[Records from a collection]
• • • • •
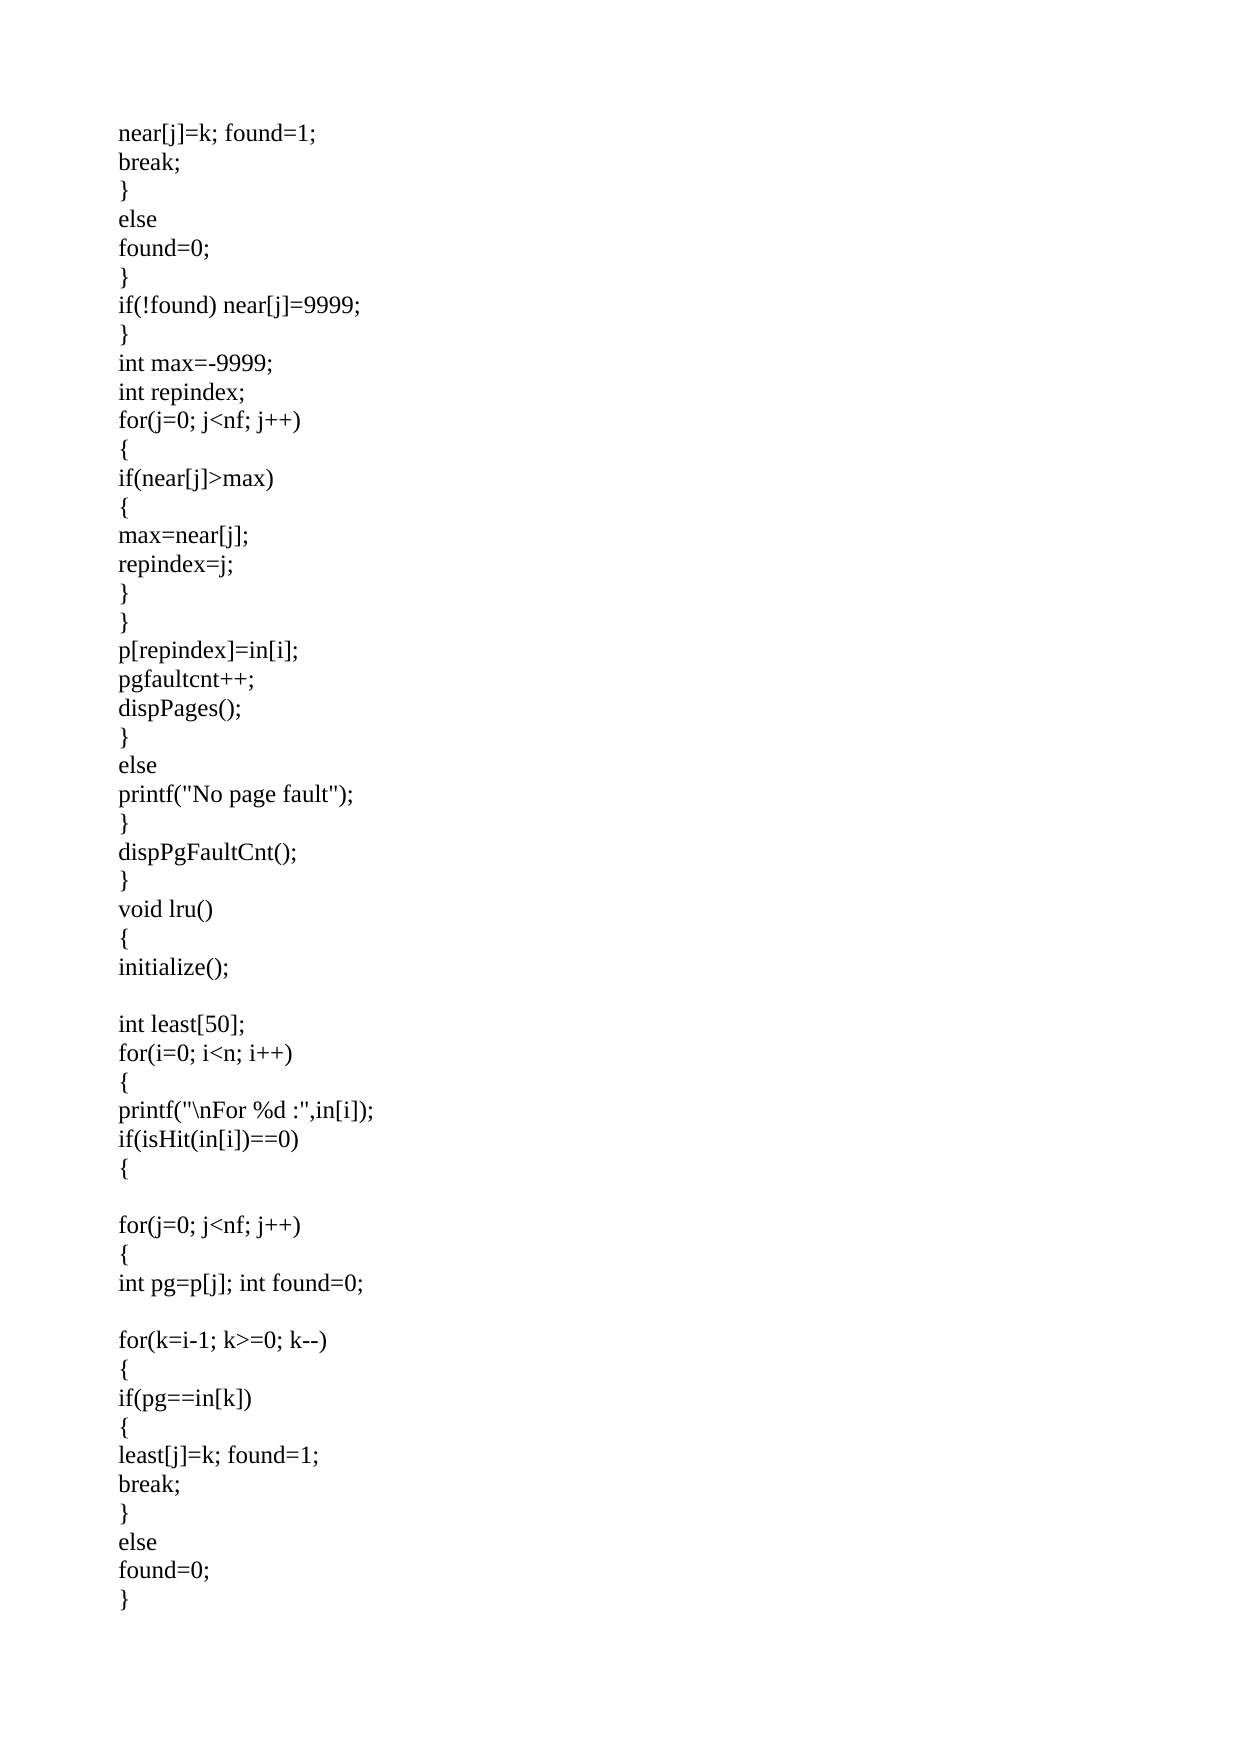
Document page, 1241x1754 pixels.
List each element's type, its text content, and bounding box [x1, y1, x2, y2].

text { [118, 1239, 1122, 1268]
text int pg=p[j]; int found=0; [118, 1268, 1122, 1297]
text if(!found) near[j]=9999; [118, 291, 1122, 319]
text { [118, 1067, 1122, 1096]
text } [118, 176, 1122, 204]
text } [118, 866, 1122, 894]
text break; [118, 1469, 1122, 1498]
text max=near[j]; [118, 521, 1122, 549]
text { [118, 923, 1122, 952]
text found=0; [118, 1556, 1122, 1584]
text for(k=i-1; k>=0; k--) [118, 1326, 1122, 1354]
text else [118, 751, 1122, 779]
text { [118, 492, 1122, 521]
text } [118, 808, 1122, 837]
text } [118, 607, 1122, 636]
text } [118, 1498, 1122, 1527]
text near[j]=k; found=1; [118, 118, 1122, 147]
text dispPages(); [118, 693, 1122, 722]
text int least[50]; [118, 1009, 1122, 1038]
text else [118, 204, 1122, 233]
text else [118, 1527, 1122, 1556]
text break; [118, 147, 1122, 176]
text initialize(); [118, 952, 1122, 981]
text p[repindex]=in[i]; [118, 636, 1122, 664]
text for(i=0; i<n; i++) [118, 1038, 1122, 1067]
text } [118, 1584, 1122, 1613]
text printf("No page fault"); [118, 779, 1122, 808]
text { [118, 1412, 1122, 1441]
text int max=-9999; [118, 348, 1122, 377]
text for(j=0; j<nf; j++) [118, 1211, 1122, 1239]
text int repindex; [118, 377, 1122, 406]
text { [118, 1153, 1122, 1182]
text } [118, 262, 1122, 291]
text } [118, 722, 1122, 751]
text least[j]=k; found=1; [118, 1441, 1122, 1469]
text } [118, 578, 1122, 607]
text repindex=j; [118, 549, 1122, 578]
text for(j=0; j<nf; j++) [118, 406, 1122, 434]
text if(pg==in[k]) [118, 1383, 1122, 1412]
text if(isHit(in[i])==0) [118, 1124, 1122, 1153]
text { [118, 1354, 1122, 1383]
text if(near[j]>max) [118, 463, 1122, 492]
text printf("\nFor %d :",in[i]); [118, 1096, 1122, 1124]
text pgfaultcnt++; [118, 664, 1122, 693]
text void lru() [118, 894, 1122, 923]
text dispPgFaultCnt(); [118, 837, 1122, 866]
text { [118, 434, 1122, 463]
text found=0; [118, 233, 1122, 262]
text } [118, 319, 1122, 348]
• • • • •
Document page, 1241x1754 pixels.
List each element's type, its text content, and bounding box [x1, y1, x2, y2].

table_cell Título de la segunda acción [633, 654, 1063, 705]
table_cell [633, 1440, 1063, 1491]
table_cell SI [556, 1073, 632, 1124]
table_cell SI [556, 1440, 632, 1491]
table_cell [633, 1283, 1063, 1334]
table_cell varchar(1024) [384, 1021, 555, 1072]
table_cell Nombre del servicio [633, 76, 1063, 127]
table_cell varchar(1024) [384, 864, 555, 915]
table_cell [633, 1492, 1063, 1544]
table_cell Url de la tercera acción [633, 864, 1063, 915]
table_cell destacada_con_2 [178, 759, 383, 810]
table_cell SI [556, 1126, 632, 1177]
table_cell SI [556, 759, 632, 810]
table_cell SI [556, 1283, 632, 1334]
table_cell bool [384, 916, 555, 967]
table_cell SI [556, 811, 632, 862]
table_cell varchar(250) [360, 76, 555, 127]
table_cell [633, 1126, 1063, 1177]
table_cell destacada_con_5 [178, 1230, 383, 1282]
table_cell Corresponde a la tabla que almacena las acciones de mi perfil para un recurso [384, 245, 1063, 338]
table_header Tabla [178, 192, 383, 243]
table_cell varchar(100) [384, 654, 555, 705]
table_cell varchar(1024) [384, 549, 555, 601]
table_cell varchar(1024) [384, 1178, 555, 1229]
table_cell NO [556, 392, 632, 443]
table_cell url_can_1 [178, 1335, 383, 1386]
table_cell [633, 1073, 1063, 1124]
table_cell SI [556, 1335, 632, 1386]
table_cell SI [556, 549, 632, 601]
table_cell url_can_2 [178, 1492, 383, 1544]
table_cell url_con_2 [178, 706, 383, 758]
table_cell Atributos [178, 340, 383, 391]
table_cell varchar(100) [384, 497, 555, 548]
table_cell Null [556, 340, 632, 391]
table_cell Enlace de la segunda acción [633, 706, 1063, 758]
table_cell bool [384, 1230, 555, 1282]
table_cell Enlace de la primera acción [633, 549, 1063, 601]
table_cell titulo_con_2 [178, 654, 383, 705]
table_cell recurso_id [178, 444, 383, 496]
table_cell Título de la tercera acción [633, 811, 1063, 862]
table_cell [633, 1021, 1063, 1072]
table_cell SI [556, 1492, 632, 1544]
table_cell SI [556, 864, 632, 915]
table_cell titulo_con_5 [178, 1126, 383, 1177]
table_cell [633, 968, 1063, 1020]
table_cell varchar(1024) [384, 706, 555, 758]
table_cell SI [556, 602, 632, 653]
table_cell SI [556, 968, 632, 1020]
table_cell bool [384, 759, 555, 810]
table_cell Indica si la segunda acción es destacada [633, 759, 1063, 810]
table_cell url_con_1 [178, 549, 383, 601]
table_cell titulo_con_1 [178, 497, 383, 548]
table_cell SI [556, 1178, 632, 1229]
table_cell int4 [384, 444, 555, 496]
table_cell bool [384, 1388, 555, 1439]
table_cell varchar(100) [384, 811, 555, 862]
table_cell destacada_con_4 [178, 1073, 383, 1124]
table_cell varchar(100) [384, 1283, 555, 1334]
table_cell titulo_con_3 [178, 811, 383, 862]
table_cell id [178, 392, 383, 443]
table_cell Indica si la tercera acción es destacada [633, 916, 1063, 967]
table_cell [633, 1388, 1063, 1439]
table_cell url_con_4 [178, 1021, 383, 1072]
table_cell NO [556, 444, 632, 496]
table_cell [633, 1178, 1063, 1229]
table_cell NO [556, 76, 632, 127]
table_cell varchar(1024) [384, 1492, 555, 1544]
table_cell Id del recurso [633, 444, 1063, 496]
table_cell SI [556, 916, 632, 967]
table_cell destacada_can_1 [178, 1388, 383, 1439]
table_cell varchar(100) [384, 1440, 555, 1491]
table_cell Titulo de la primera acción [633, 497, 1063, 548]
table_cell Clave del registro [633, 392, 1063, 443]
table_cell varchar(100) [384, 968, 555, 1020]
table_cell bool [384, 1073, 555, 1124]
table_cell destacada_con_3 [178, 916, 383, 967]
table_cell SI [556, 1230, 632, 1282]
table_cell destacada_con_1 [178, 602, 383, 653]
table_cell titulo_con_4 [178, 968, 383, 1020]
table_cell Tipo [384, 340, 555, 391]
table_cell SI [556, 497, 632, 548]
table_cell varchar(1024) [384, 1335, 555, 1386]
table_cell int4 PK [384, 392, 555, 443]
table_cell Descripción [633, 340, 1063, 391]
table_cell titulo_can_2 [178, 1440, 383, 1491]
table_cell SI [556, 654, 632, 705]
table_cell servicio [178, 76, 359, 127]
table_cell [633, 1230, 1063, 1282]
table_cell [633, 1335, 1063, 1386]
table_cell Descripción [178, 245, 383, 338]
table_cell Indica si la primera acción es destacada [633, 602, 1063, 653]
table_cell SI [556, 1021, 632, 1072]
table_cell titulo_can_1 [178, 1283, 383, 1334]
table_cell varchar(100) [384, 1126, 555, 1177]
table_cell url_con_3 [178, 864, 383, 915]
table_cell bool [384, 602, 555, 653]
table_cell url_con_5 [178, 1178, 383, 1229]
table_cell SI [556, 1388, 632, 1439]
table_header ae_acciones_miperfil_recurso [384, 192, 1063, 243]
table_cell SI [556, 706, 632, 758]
• • • • •
_TASK DETAILS:_ Count the lines in the records above that contain the word "Indica", treating uppercase and lowercase as different. Reply with the number alone.

_FINISHED TASK:_ 3